Read the data, and whenever a line holds the word "Kabar", report that line.

- Opening Delimiter -

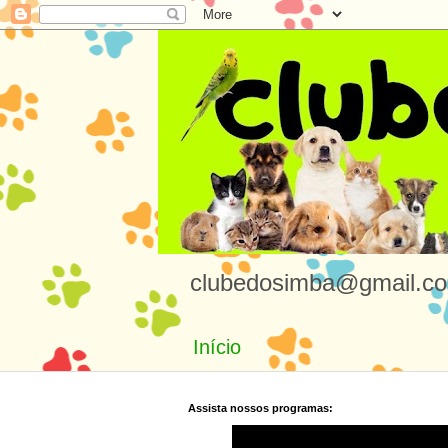
clubedosimba@gmail.co
Início
Assista nossos programas:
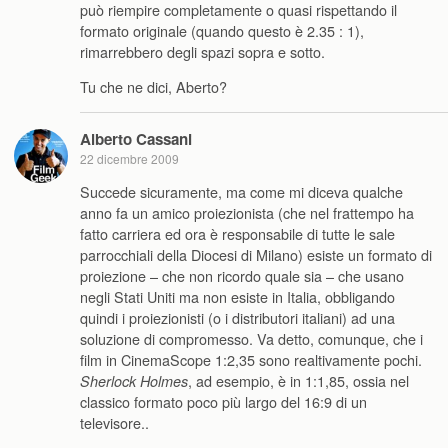
può riempire completamente o quasi rispettando il
formato originale (quando questo è 2.35 : 1),
rimarrebbero degli spazi sopra e sotto.
Tu che ne dici, Aberto?
Alberto Cassani
22 dicembre 2009
Succede sicuramente, ma come mi diceva qualche
anno fa un amico proiezionista (che nel frattempo ha
fatto carriera ed ora è responsabile di tutte le sale
parrocchiali della Diocesi di Milano) esiste un formato di
proiezione – che non ricordo quale sia – che usano
negli Stati Uniti ma non esiste in Italia, obbligando
quindi i proiezionisti (o i distributori italiani) ad una
soluzione di compromesso. Va detto, comunque, che i
film in CinemaScope 1:2,35 sono realtivamente pochi.
, ad esempio, è in 1:1,85, ossia nel
Sherlock Holmes
classico formato poco più largo del 16:9 di un
televisore..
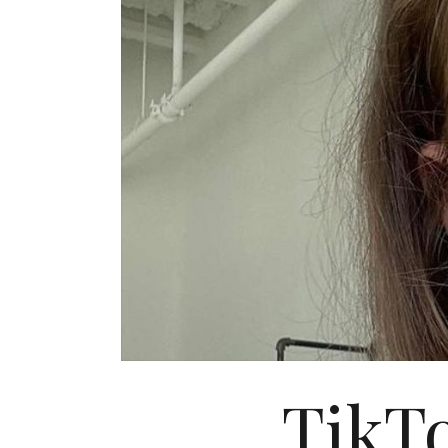
TikTo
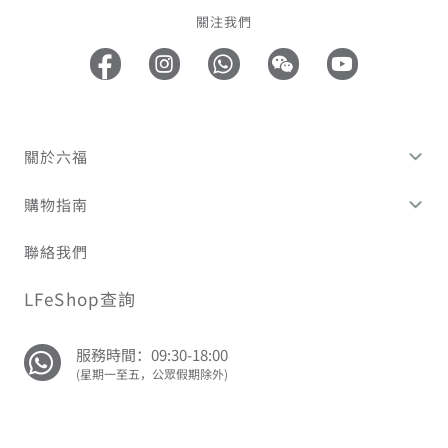
關注我們
關於六福
購物指南
聯絡我們
LFeShop查詢
服務時間：09:30-18:00
(星期一至五，公眾假期除外)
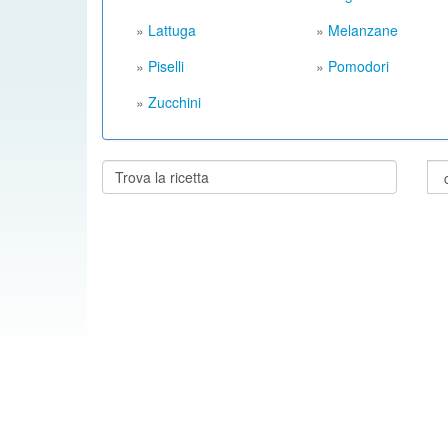
»
Lattuga
»
Melanzane
»
Piselli
»
Pomodori
»
Zucchini
Cerca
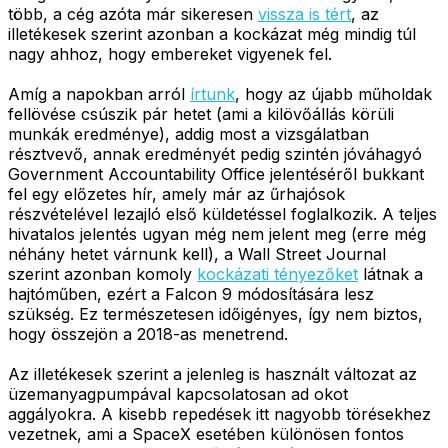
több, a cég azóta már sikeresen
vissza is tért
, az
illetékesek szerint azonban a kockázat még mindig túl
nagy ahhoz, hogy embereket vigyenek fel.
Amíg a napokban arról
írtunk
, hogy az újabb műholdak
fellövése csúszik pár hetet (ami a kilövőállás körüli
munkák eredménye), addig most a vizsgálatban
résztvevő, annak eredményét pedig szintén jóváhagyó
Government Accountability Office jelentéséről bukkant
fel egy előzetes hír, amely már az űrhajósok
részvételével lezajló első küldetéssel foglalkozik. A teljes
hivatalos jelentés ugyan még nem jelent meg (erre még
néhány hetet várnunk kell), a Wall Street Journal
szerint azonban komoly
kockázati tényezőket
látnak a
hajtóműben, ezért a Falcon 9 módosítására lesz
szükség. Ez természetesen időigényes, így nem biztos,
hogy összejön a 2018-as menetrend.
Az illetékesek szerint a jelenleg is használt változat az
üzemanyagpumpával kapcsolatosan ad okot
aggályokra. A kisebb repedések itt nagyobb törésekhez
vezetnek, ami a SpaceX esetében különösen fontos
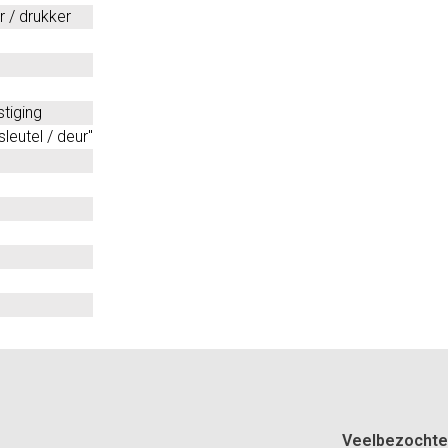
 / drukker
tiging
leutel / deur"
Veelbezochte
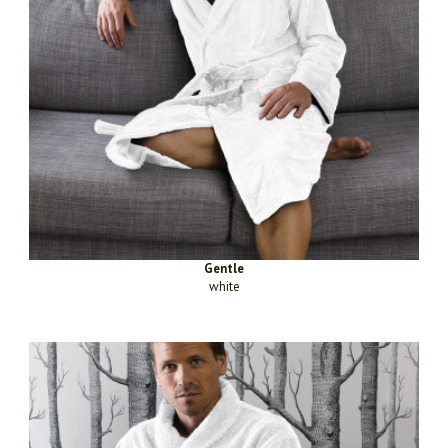
Gentle
white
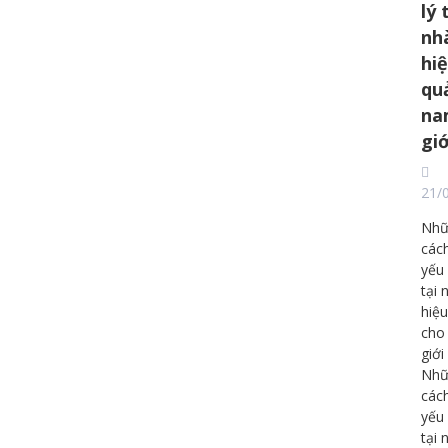
lý 
nh
hi
qu
na
giớ
21/
Nhữ
các
yếu 
tại 
hiệu
cho
giớ
Nhữ
các
yếu 
tại 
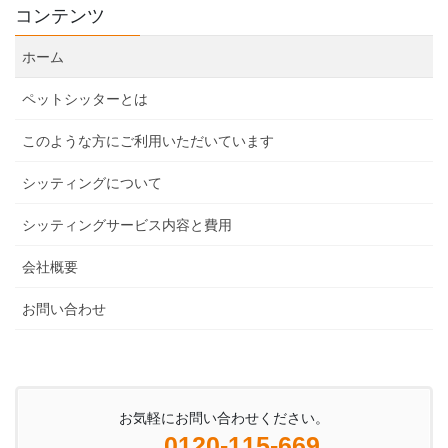
コンテンツ
ホーム
ペットシッターとは
このような方にご利用いただいています
シッティングについて
シッティングサービス内容と費用
会社概要
お問い合わせ
お気軽にお問い合わせください。
0120-115-669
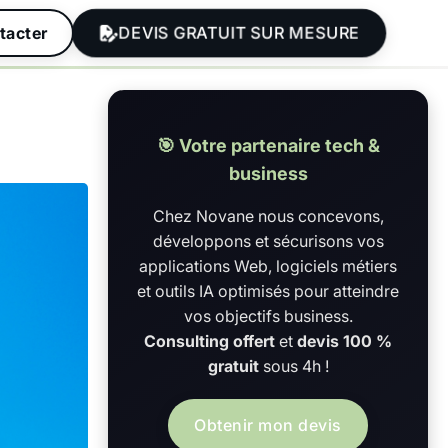
DEVIS GRATUIT SUR MESURE
tacter
🎯 Votre partenaire tech &
business
Chez Novane nous concevons,
développons et sécurisons vos
applications Web, logiciels métiers
et outils IA optimisés pour atteindre
vos objectifs business.
Consulting offert
et
devis 100 %
gratuit
sous 4h !
Obtenir mon devis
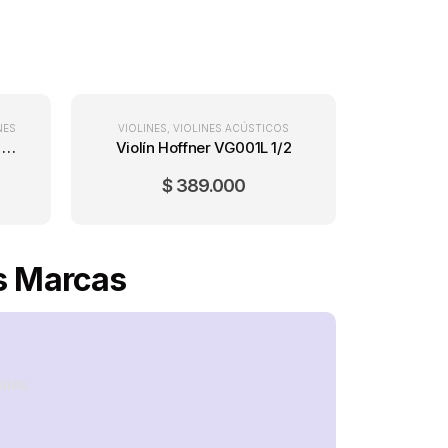
NES
VIOLINES
,
VIOLINES ACÚSTICOS
Tiracuerdas metálico para violín 4/4
Violín Hoffner VG001L 1/2
$
389.000
es Marcas
ales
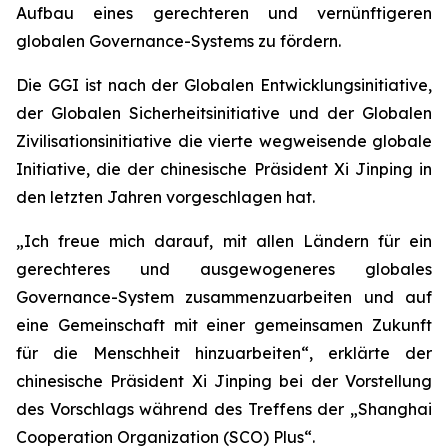
Aufbau eines gerechteren und vernünftigeren
globalen Governance-Systems zu fördern.
Die GGI ist nach der Globalen Entwicklungsinitiative,
der Globalen Sicherheitsinitiative und der Globalen
Zivilisationsinitiative die vierte wegweisende globale
Initiative, die der chinesische Präsident Xi Jinping in
den letzten Jahren vorgeschlagen hat.
„Ich freue mich darauf, mit allen Ländern für ein
gerechteres und ausgewogeneres globales
Governance-System zusammenzuarbeiten und auf
eine Gemeinschaft mit einer gemeinsamen Zukunft
für die Menschheit hinzuarbeiten“, erklärte der
chinesische Präsident Xi Jinping bei der Vorstellung
des Vorschlags während des Treffens der „Shanghai
Cooperation Organization (SCO) Plus“.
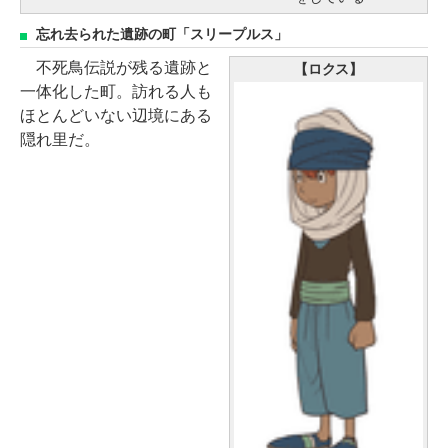
忘れ去られた遺跡の町「スリープルス」
不死鳥伝説が残る遺跡と
【ロクス】
一体化した町。訪れる人も
ほとんどいない辺境にある
隠れ里だ。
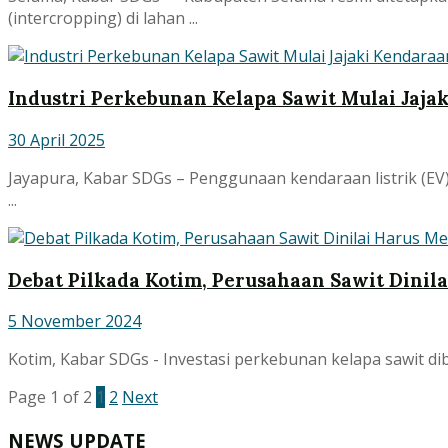
(intercropping) di lahan ...
Industri Perkebunan Kelapa Sawit Mulai Jaja
30 April 2025
Jayapura, Kabar SDGs – Penggunaan kendaraan listrik (EV
...
Debat Pilkada Kotim, Perusahaan Sawit Dini
5 November 2024
Kotim, Kabar SDGs - Investasi perkebunan kelapa sawit dib
Page 1 of 2
1
2
Next
NEWS UPDATE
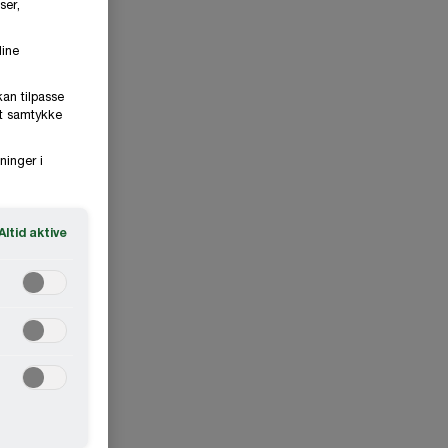
ser,
dine
kan tilpasse
it samtykke
ninger i
Altid aktive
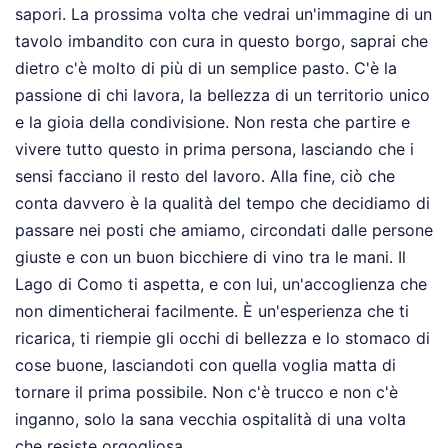
sapori. La prossima volta che vedrai un'immagine di un
tavolo imbandito con cura in questo borgo, saprai che
dietro c'è molto di più di un semplice pasto. C'è la
passione di chi lavora, la bellezza di un territorio unico
e la gioia della condivisione. Non resta che partire e
vivere tutto questo in prima persona, lasciando che i
sensi facciano il resto del lavoro. Alla fine, ciò che
conta davvero è la qualità del tempo che decidiamo di
passare nei posti che amiamo, circondati dalle persone
giuste e con un buon bicchiere di vino tra le mani. Il
Lago di Como ti aspetta, e con lui, un'accoglienza che
non dimenticherai facilmente. È un'esperienza che ti
ricarica, ti riempie gli occhi di bellezza e lo stomaco di
cose buone, lasciandoti con quella voglia matta di
tornare il prima possibile. Non c'è trucco e non c'è
inganno, solo la sana vecchia ospitalità di una volta
che resiste orgogliosa.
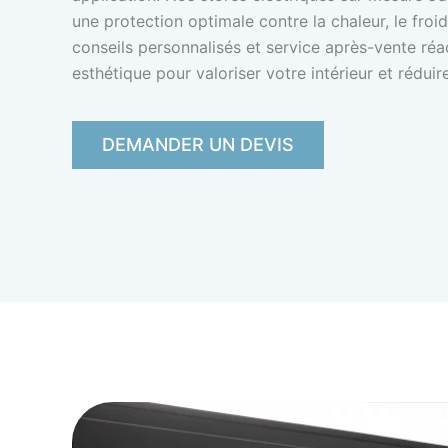
une protection optimale contre la chaleur, le froid 
conseils personnalisés et service après-vente réac
esthétique pour valoriser votre intérieur et rédu
DEMANDER UN DEVIS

- Closing Delimiter -

**TASK RESPONSE**
Jayapura, Kabar SDGs – Penggunaan kendaraan listrik (EV
Kotim, Kabar SDGs - Investasi perkebunan kelapa sawit dib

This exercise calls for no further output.